We also compared the overall survival rate of patients between the Sp(−) and Sp(+) groups. In the past, there had been many reports on the effects of LT after splenectomy or simultaneous splenectomy in liver transplant patients, but due to the small number of observations, the results were controversial. At present, there is a lack of a corresponding standard for patients who underwent splenectomy prior to liver transplant. In order to verify the effects of splenectomy on liver transplant patients, we here observed 820 patients in a 5-yearfollow-up study. After analyzing the cumulative overall survival rates of groups Sp(+) and Sp(−), we found no significant differences in the 1-, 3-, and 5-year survival rates in the post-match model. Therefore, we concluded that LT may be suitable for the patients who underwent splenectomy. However, well-designed, long-term, randomized, controlled, prospective trials are still necessary to confirm this proposal.

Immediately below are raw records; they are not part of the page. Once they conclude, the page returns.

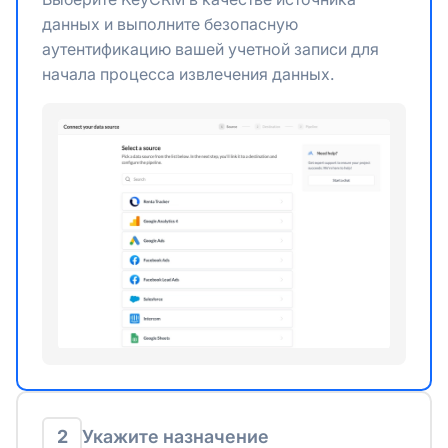
данных и выполните безопасную
аутентификацию вашей учетной записи для
начала процесса извлечения данных.
2
Укажите назначение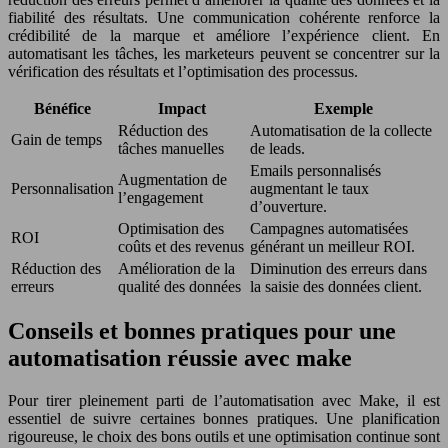
fiabilité des résultats. Une communication cohérente renforce la
crédibilité de la marque et améliore l’expérience client. En
automatisant les tâches, les marketeurs peuvent se concentrer sur la
vérification des résultats et l’optimisation des processus.
Bénéfice
Impact
Exemple
Réduction des
Automatisation de la collecte
Gain de temps
tâches manuelles
de leads.
Emails personnalisés
Augmentation de
Personnalisation
augmentant le taux
l’engagement
d’ouverture.
Optimisation des
Campagnes automatisées
ROI
coûts et des revenus
générant un meilleur ROI.
Réduction des
Amélioration de la
Diminution des erreurs dans
erreurs
qualité des données
la saisie des données client.
Conseils et bonnes pratiques pour une
automatisation réussie avec make
Pour tirer pleinement parti de l’automatisation avec Make, il est
essentiel de suivre certaines bonnes pratiques. Une planification
rigoureuse, le choix des bons outils et une optimisation continue sont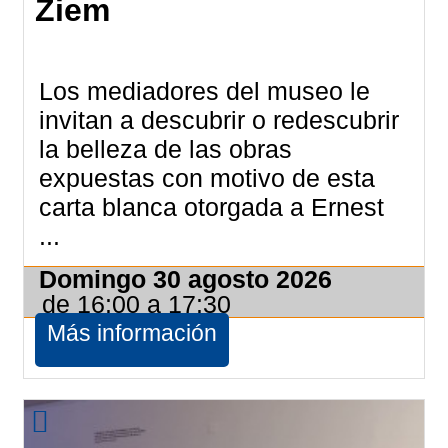
Ziem
Los mediadores del museo le
invitan a descubrir o redescubrir
la belleza de las obras
expuestas con motivo de esta
carta blanca otorgada a Ernest
...
Domingo 30 agosto 2026
de 16:00 a 17:30
Más información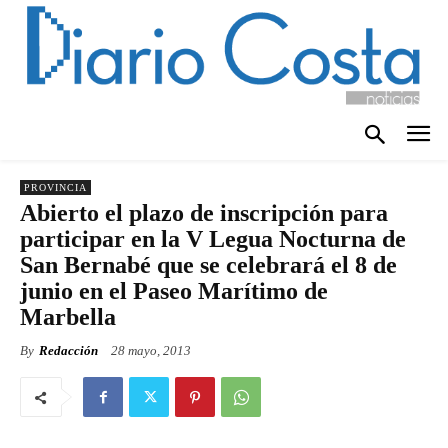
PROVINCIA
Abierto el plazo de inscripción para
participar en la V Legua Nocturna de
San Bernabé que se celebrará el 8 de
junio en el Paseo Marítimo de
Marbella
By
Redacción
28 mayo, 2013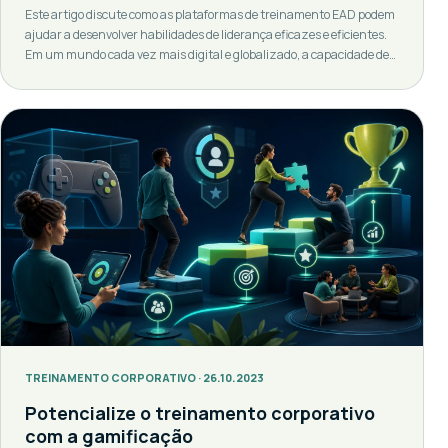
Este artigo discute como as plataformas de treinamento EAD podem
ajudar a desenvolver habilidades de liderança eficazes e eficientes.
Em um mundo cada vez mais digital e globalizado, a capacidade de
liderar efetivamente é mais valiosa do que nunca. No entanto,
desenvolver essas habilidades pode ser um desafio. Aqui é onde entra
a Educação a Distância […]
TREINAMENTO CORPORATIVO · 26.10.2023
Potencialize o treinamento corporativo
com a gamificação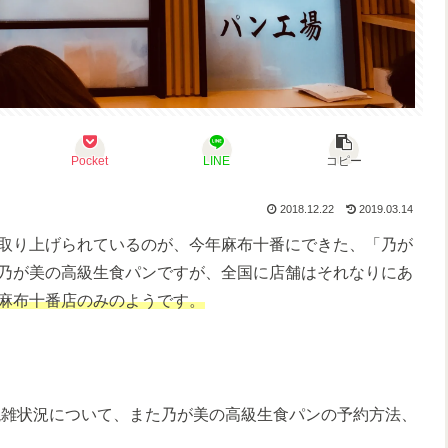
Pocket
LINE
コピー
2018.12.22
2019.03.14
取り上げられているのが、今年麻布十番にできた、「乃が
乃が美の高級生食パンですが、全国に店舗はそれなりにあ
麻布十番店のみのようです。
混雑状況について、また乃が美の高級生食パンの予約方法、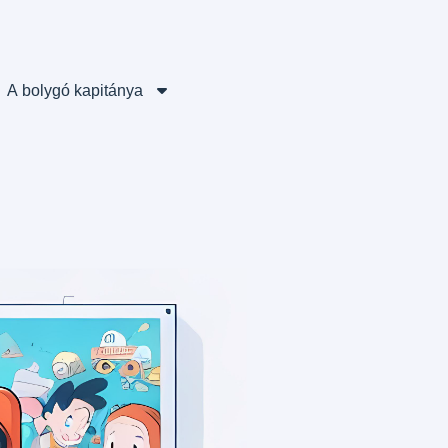
A bolygó kapitánya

Through the above analysis, pre-transplantation splenectomy is recommended in cases with risky PHT patients without appropriate source of liver for LT. But one thing to note is that as a “re-operation” the splenectomy is often associated with more difficult dissection due to adhesions. We subjectively believed the transplant operation was perhaps more difficult in the splenectomy group. Although the average time spent on Sp(−) was less than group Sp(+), there was no statistic difference between operative times and intraoperative blood loss. Finally, we believe that adhesion does have some effect on group Sp(+), but it is not obvious.
Our study has several limitations. First, we performed our analysis using only about 82 cases in the Sp(+) group. The limited number of patients may underlie the lack of significant differences and a larger multicenter study should investigate this matter further. Second, these data were retrospectively collected and analyzed, and a prospective clinical investigation should be performed to evaluate the role of splenectomy in this context.